Is DeepMind’s Gato An Ultimate AI Model?

DeepMind trained the model with 604 different tasks, where It outperformed the expert level in 450 of them, at least 50 per cent of the time

Artificial General Intelligence (AGI) is today considered the ultimate AI achievement by many industry experts. An AGI model possesses the ability to learn, plan, reason, represent knowledge and communicate in natural language. In the latest paper, A Generalist Agent, DeepMind’s research team has introduced an AI take on this concept. 

Known as Gato, the presented single general-purpose agent can perform over 600 diverse tasks, ranging from captioning images to stacking blocks by simulating a real robot arm and navigating simulated 3D environments, while using the same network mesh with the same weights. Gato’s novel transformer sequence model can even beat human players in Atari games. DeepMind trained this generalist with 604 different tasks.

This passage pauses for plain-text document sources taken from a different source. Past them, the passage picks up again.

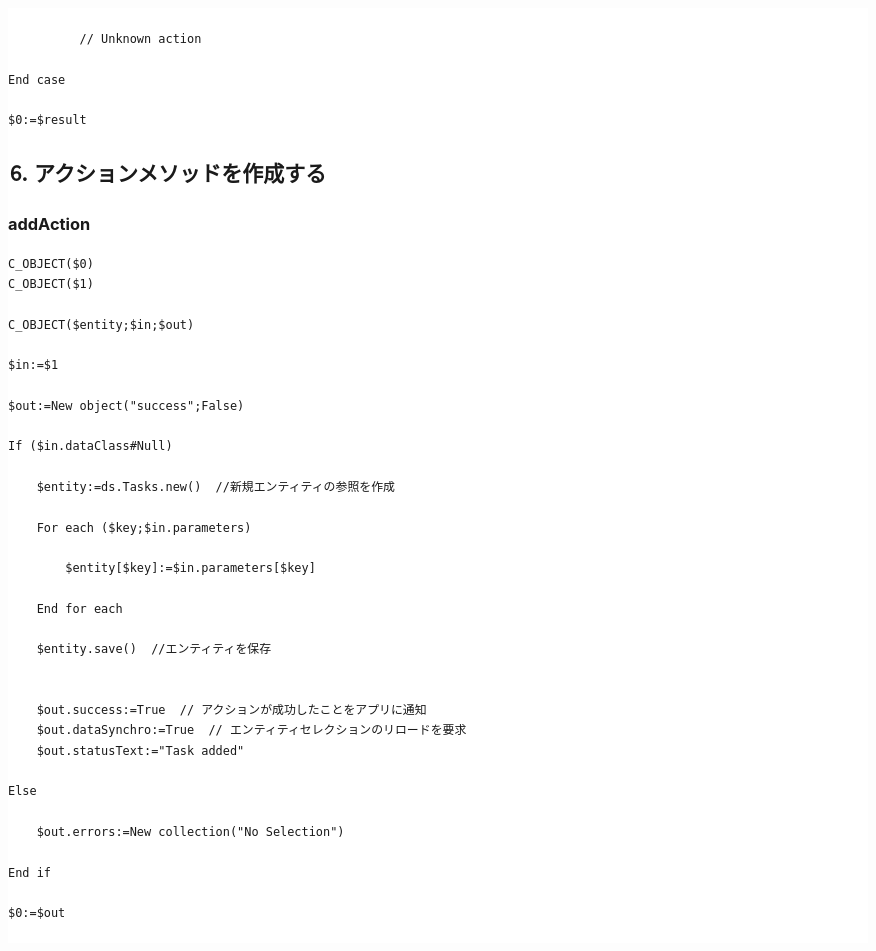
 ```4d

          // Unknown action

End case 

$0:=$result

```

## ⒍ アクションメソッドを作成する


### addAction

```4d
C_OBJECT($0)
C_OBJECT($1)

C_OBJECT($entity;$in;$out)

$in:=$1

$out:=New object("success";False)

If ($in.dataClass#Null)

    $entity:=ds.Tasks.new()  //新規エンティティの参照を作成

    For each ($key;$in.parameters)

        $entity[$key]:=$in.parameters[$key]

    End for each 

    $entity.save()  //エンティティを保存


    $out.success:=True  // アクションが成功したことをアプリに通知
    $out.dataSynchro:=True  // エンティティセレクションのリロードを要求
    $out.statusText:="Task added"

Else 

    $out.errors:=New collection("No Selection")

End if 

$0:=$out


```
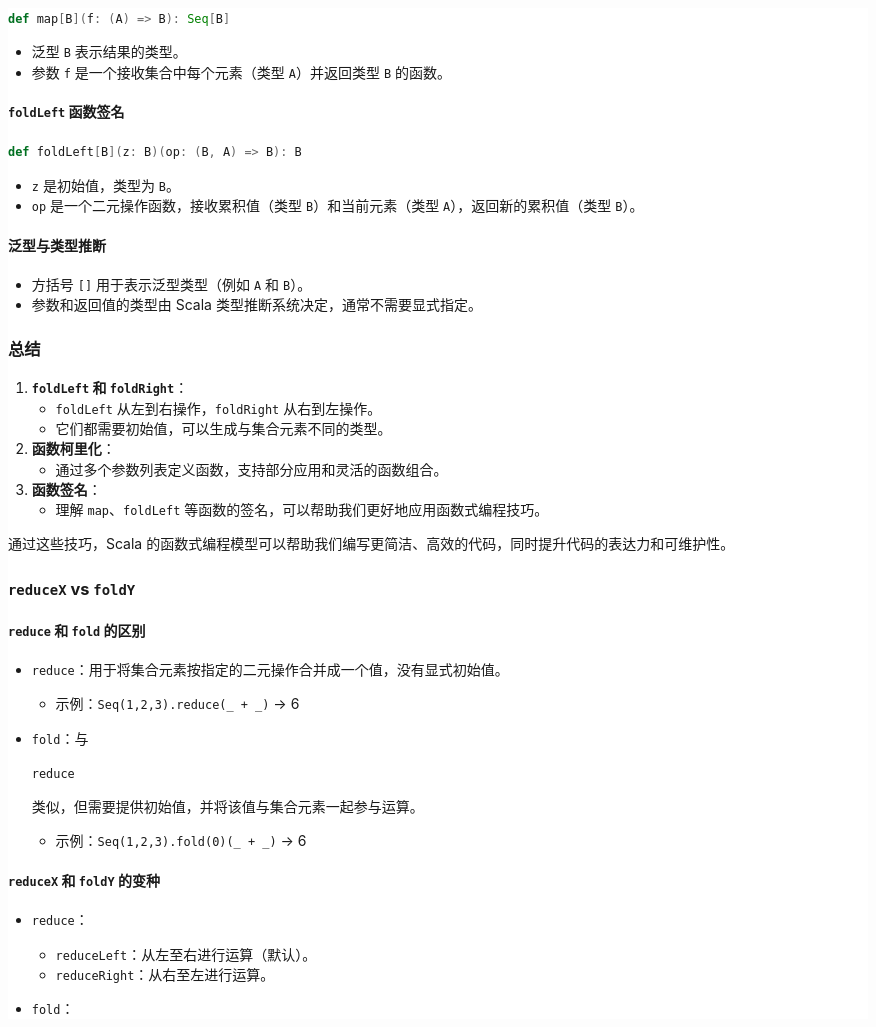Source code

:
 ```scala
def map[B](f: (A) => B): Seq[B]
```

- 泛型 `B` 表示结果的类型。
- 参数 `f` 是一个接收集合中每个元素（类型 `A`）并返回类型 `B` 的函数。

#### **`foldLeft` 函数签名**

```scala
def foldLeft[B](z: B)(op: (B, A) => B): B
```

- `z` 是初始值，类型为 `B`。
- `op` 是一个二元操作函数，接收累积值（类型 `B`）和当前元素（类型 `A`），返回新的累积值（类型 `B`）。

#### **泛型与类型推断**

- 方括号 `[]` 用于表示泛型类型（例如 `A` 和 `B`）。
- 参数和返回值的类型由 Scala 类型推断系统决定，通常不需要显式指定。

### **总结**

1. **`foldLeft` 和 `foldRight`**：
   - `foldLeft` 从左到右操作，`foldRight` 从右到左操作。
   - 它们都需要初始值，可以生成与集合元素不同的类型。
2. **函数柯里化**：
   - 通过多个参数列表定义函数，支持部分应用和灵活的函数组合。
3. **函数签名**：
   - 理解 `map`、`foldLeft` 等函数的签名，可以帮助我们更好地应用函数式编程技巧。

通过这些技巧，Scala 的函数式编程模型可以帮助我们编写更简洁、高效的代码，同时提升代码的表达力和可维护性。

### **`reduceX` vs `foldY`**

#### **`reduce` 和 `fold` 的区别**

- `reduce`：用于将集合元素按指定的二元操作合并成一个值，没有显式初始值。

  - 示例：`Seq(1,2,3).reduce(_ + _)` -> 6

- `fold`：与

  ```
  reduce
  ```

   类似，但需要提供初始值，并将该值与集合元素一起参与运算。

  - 示例：`Seq(1,2,3).fold(0)(_ + _)` -> 6

#### **`reduceX` 和 `foldY` 的变种**

- `reduce`：

  - `reduceLeft`：从左至右进行运算（默认）。
  - `reduceRight`：从右至左进行运算。

- `fold`：
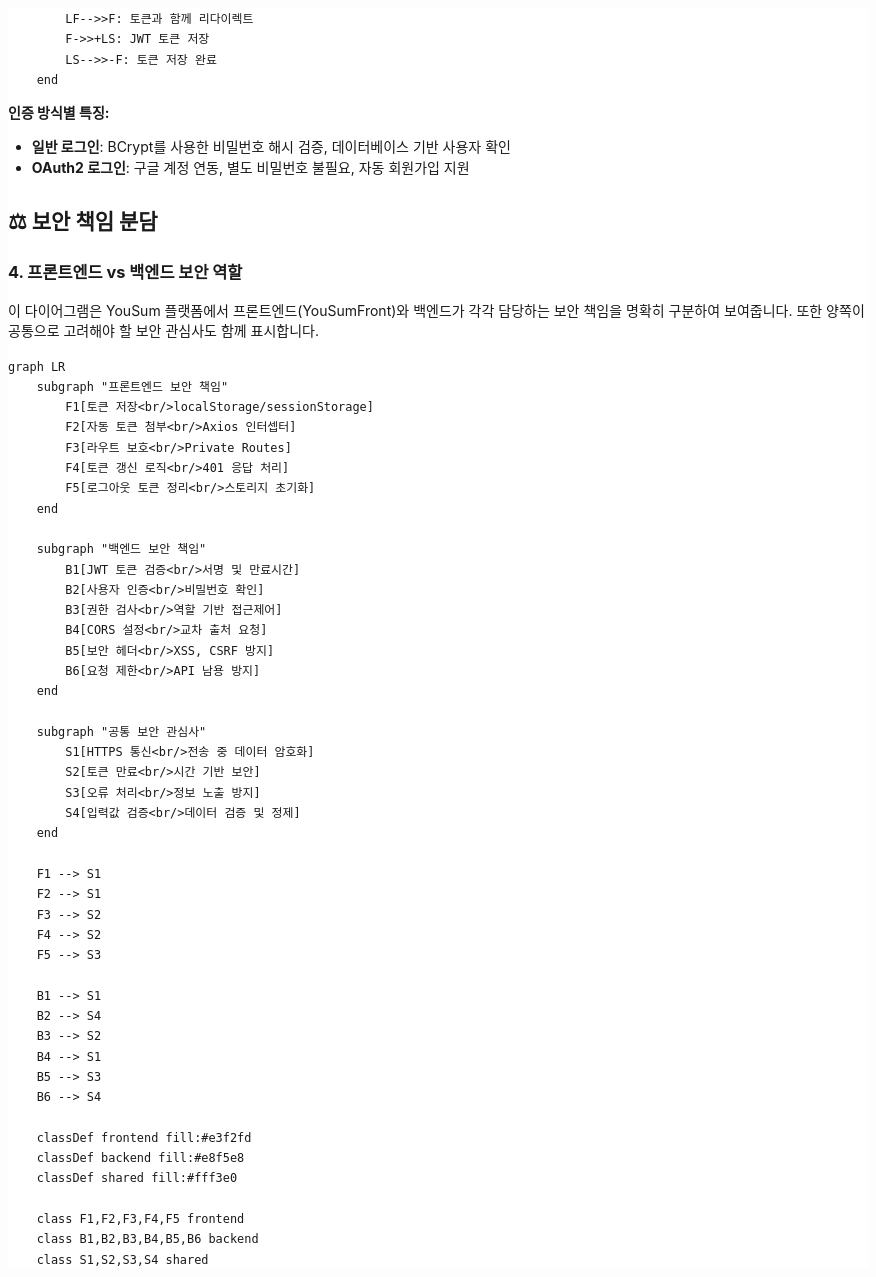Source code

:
 ```mermaid
        LF-->>F: 토큰과 함께 리다이렉트
        F->>+LS: JWT 토큰 저장
        LS-->>-F: 토큰 저장 완료
    end
```

**인증 방식별 특징:**
- **일반 로그인**: BCrypt를 사용한 비밀번호 해시 검증, 데이터베이스 기반 사용자 확인
- **OAuth2 로그인**: 구글 계정 연동, 별도 비밀번호 불필요, 자동 회원가입 지원

## ⚖️ 보안 책임 분담

### 4. 프론트엔드 vs 백엔드 보안 역할
이 다이어그램은 YouSum 플랫폼에서 프론트엔드(YouSumFront)와 백엔드가 각각 담당하는 보안 책임을 명확히 구분하여 보여줍니다. 또한 양쪽이 공통으로 고려해야 할 보안 관심사도 함께 표시합니다.

```mermaid
graph LR
    subgraph "프론트엔드 보안 책임"
        F1[토큰 저장<br/>localStorage/sessionStorage]
        F2[자동 토큰 첨부<br/>Axios 인터셉터]
        F3[라우트 보호<br/>Private Routes]
        F4[토큰 갱신 로직<br/>401 응답 처리]
        F5[로그아웃 토큰 정리<br/>스토리지 초기화]
    end

    subgraph "백엔드 보안 책임"
        B1[JWT 토큰 검증<br/>서명 및 만료시간]
        B2[사용자 인증<br/>비밀번호 확인]
        B3[권한 검사<br/>역할 기반 접근제어]
        B4[CORS 설정<br/>교차 출처 요청]
        B5[보안 헤더<br/>XSS, CSRF 방지]
        B6[요청 제한<br/>API 남용 방지]
    end

    subgraph "공통 보안 관심사"
        S1[HTTPS 통신<br/>전송 중 데이터 암호화]
        S2[토큰 만료<br/>시간 기반 보안]
        S3[오류 처리<br/>정보 노출 방지]
        S4[입력값 검증<br/>데이터 검증 및 정제]
    end

    F1 --> S1
    F2 --> S1
    F3 --> S2
    F4 --> S2
    F5 --> S3
    
    B1 --> S1
    B2 --> S4
    B3 --> S2
    B4 --> S1
    B5 --> S3
    B6 --> S4

    classDef frontend fill:#e3f2fd
    classDef backend fill:#e8f5e8
    classDef shared fill:#fff3e0

    class F1,F2,F3,F4,F5 frontend
    class B1,B2,B3,B4,B5,B6 backend
    class S1,S2,S3,S4 shared
```
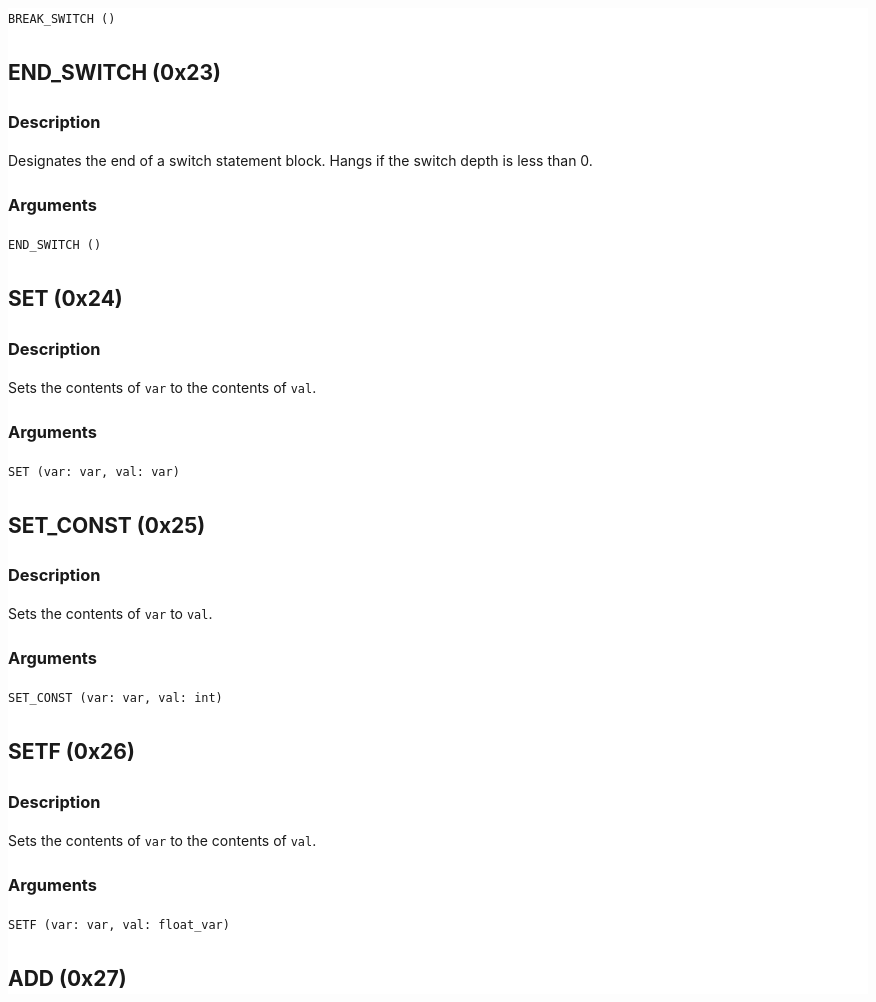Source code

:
 ```
BREAK_SWITCH ()
```

## END_SWITCH (0x23)

### Description

Designates the end of a switch statement block. Hangs if the switch depth is less than 0.

### Arguments

```
END_SWITCH ()
```

## SET (0x24)

### Description

Sets the contents of `var` to the contents of `val`.

### Arguments

```
SET (var: var, val: var)
```

## SET_CONST (0x25)

### Description

Sets the contents of `var` to `val`.

### Arguments

```
SET_CONST (var: var, val: int)
```

## SETF (0x26)

### Description

Sets the contents of `var` to the contents of `val`.

### Arguments

```
SETF (var: var, val: float_var)
```

## ADD (0x27)
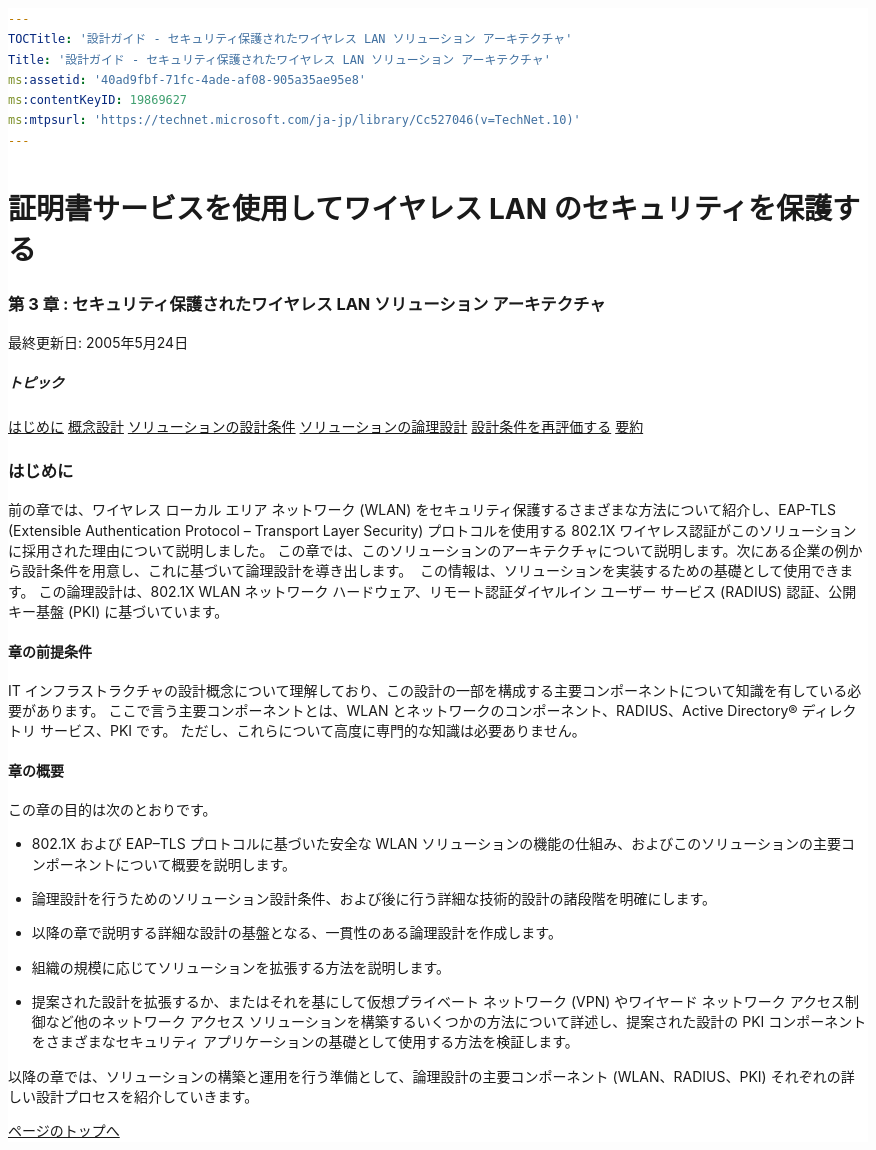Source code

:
 ```yaml
---
TOCTitle: '設計ガイド - セキュリティ保護されたワイヤレス LAN ソリューション アーキテクチャ'
Title: '設計ガイド - セキュリティ保護されたワイヤレス LAN ソリューション アーキテクチャ'
ms:assetid: '40ad9fbf-71fc-4ade-af08-905a35ae95e8'
ms:contentKeyID: 19869627
ms:mtpsurl: 'https://technet.microsoft.com/ja-jp/library/Cc527046(v=TechNet.10)'
---
```


証明書サービスを使用してワイヤレス LAN のセキュリティを保護する
===============================================================

### 第 3 章 : セキュリティ保護されたワイヤレス LAN ソリューション アーキテクチャ

最終更新日: 2005年5月24日

##### トピック

[](#efaa)[はじめに](#efaa)
[](#eeaa)[概念設計](#eeaa)
[](#edaa)[ソリューションの設計条件](#edaa)
[](#ecaa)[ソリューションの論理設計](#ecaa)
[](#ebaa)[設計条件を再評価する](#ebaa)
[](#eaaa)[要約](#eaaa)

### はじめに

前の章では、ワイヤレス ローカル エリア ネットワーク (WLAN) をセキュリティ保護するさまざまな方法について紹介し、EAP-TLS (Extensible Authentication Protocol – Transport Layer Security) プロトコルを使用する 802.1X ワイヤレス認証がこのソリューションに採用された理由について説明しました。 この章では、このソリューションのアーキテクチャについて説明します。次にある企業の例から設計条件を用意し、これに基づいて論理設計を導き出します。  この情報は、ソリューションを実装するための基礎として使用できます。 この論理設計は、802.1X WLAN ネットワーク ハードウェア、リモート認証ダイヤルイン ユーザー サービス (RADIUS) 認証、公開キー基盤 (PKI) に基づいています。

#### 章の前提条件

IT インフラストラクチャの設計概念について理解しており、この設計の一部を構成する主要コンポーネントについて知識を有している必要があります。 ここで言う主要コンポーネントとは、WLAN とネットワークのコンポーネント、RADIUS、Active Directory® ディレクトリ サービス、PKI です。 ただし、これらについて高度に専門的な知識は必要ありません。

#### 章の概要

この章の目的は次のとおりです。

-   802.1X および EAP–TLS プロトコルに基づいた安全な WLAN ソリューションの機能の仕組み、およびこのソリューションの主要コンポーネントについて概要を説明します。

-   論理設計を行うためのソリューション設計条件、および後に行う詳細な技術的設計の諸段階を明確にします。

-   以降の章で説明する詳細な設計の基盤となる、一貫性のある論理設計を作成します。

-   組織の規模に応じてソリューションを拡張する方法を説明します。

-   提案された設計を拡張するか、またはそれを基にして仮想プライベート ネットワーク (VPN) やワイヤード ネットワーク アクセス制御など他のネットワーク アクセス ソリューションを構築するいくつかの方法について詳述し、提案された設計の PKI コンポーネントをさまざまなセキュリティ アプリケーションの基礎として使用する方法を検証します。

以降の章では、ソリューションの構築と運用を行う準備として、論理設計の主要コンポーネント (WLAN、RADIUS、PKI) それぞれの詳しい設計プロセスを紹介していきます。

[](#mainsection)[ページのトップへ](#mainsection)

It outperformed the expert level in 450 of them, at least 50 per cent of the time. 

What is Gato?

As per Deepmind, this model acts as a transformer and as an agent, created with the idea of mixing Transformers with progressive multi-task reinforcement learning agents. DeepMind researchers started with the hypothesis that training an agent generally capable of a large number of tasks is possible. A general agent adapts to requirements with extra data to succeed at an even more significant number of tasks. They noted that a general-purpose agent provides substantial advantages, such as removing the need for customising policies for each field, increasing the amount and diversity in training data, and achieving continuous improvements through data, compute, and model scale. A general-purpose agent can also be regarded as a step toward machine learning’s ultimate AGI goal. 

Gato can be trained and sampled the same way a standard large-scale language model can. The primary components of Gato’s network design are a parameterised embedding function that converts tokens to token embeddings, and the sequence model produces a distribution over the next discrete token. 

While any broad sequence model can be used to anticipate the next token, they chose a transformer for its simplicity and scalability. Gato employs a 1.2 billion parameter decoder-only transformer with 24 layers, a 2048 embedding size, and an 8196 post-attention feedforward hidden size. This model is 100x smaller than the GPT-3 model or 1000x smaller than the most significant NLP models in terms of parameters. It only requires 1.2 billion parameters compared to GPT-3, which requires 175 billion. The added advantage? There is no need for re-training or fine-tuning for all other tasks.

Gato is designed to be trained on a variety of relevant data and functions as a multi-modal, multi-task, multi-embodiment generalist model that can adapt and succeed at tasks with varying modalities, observations and action specifications and handle new tasks given minimal additional data.

Image Source: DeepMind

“With a single set of weights, Gato can engage in dialogue, caption images, stack blocks with a real robot arm, outperform humans at playing Atari games, navigate in simulated 3D environments, follow instructions, and more,” says lead author Scott Reed and colleagues in their paper, A Generalist Agent, posted on Arxiv

Challenges for future AGI

Today, AI conglomerates such as OpenAI and DeepMind are focused on their research for robust AI systems with AGI. However, many experts say that these models are not completely capable of AGI. They say that the companies are so determined on AGI that they are stagnating further research and killing the hopes of experiencing AGI as a whole. Both OpenAI and DeepMind have been working on the AGI technology through GPT-3 and Gato for a long time, but are not able to thoroughly address the underlying issues and complex problems for AGI, such as an AI model learning new things without any training data.

Gato currently shows potential to perform better in the consumer market, but there are no viable points for a complacent AGI. GPT-3 and Gato need to inculcate hard filter methods to eradicate faults and flaws like bias, racism, and abusive language to produce consistent outcomes. 

AGI is known for powering intelligent machines to perform intellectual tasks and study the human mind to solve any complex problem with cognitive computing functionalities. But as of now, the tech companies are facing critical challenges of AGI, such as issues in learning human-centric capabilities –  sensory perception, motor skills, problem-solving, and human-level creativity – .lacking the future AGI direction.

The progress in generalist RL agents has been incredible in the past few years, mainly from Deepmind. Deepmind’s exhaustive research seems to be moving the needle closer to human-level intelligence – slowly but steadily gaining abilities to manage cognitive tasks. 

The novelty of the Gato is its ability to perform diverse tasks. It is exciting to think about the evolving capabilities of these models. Such progress will also certainly arouse more discussion and research around AI misuse. But, it won’t be surprising to see a much larger version published soon from OpenAI, DeepMind, or Google.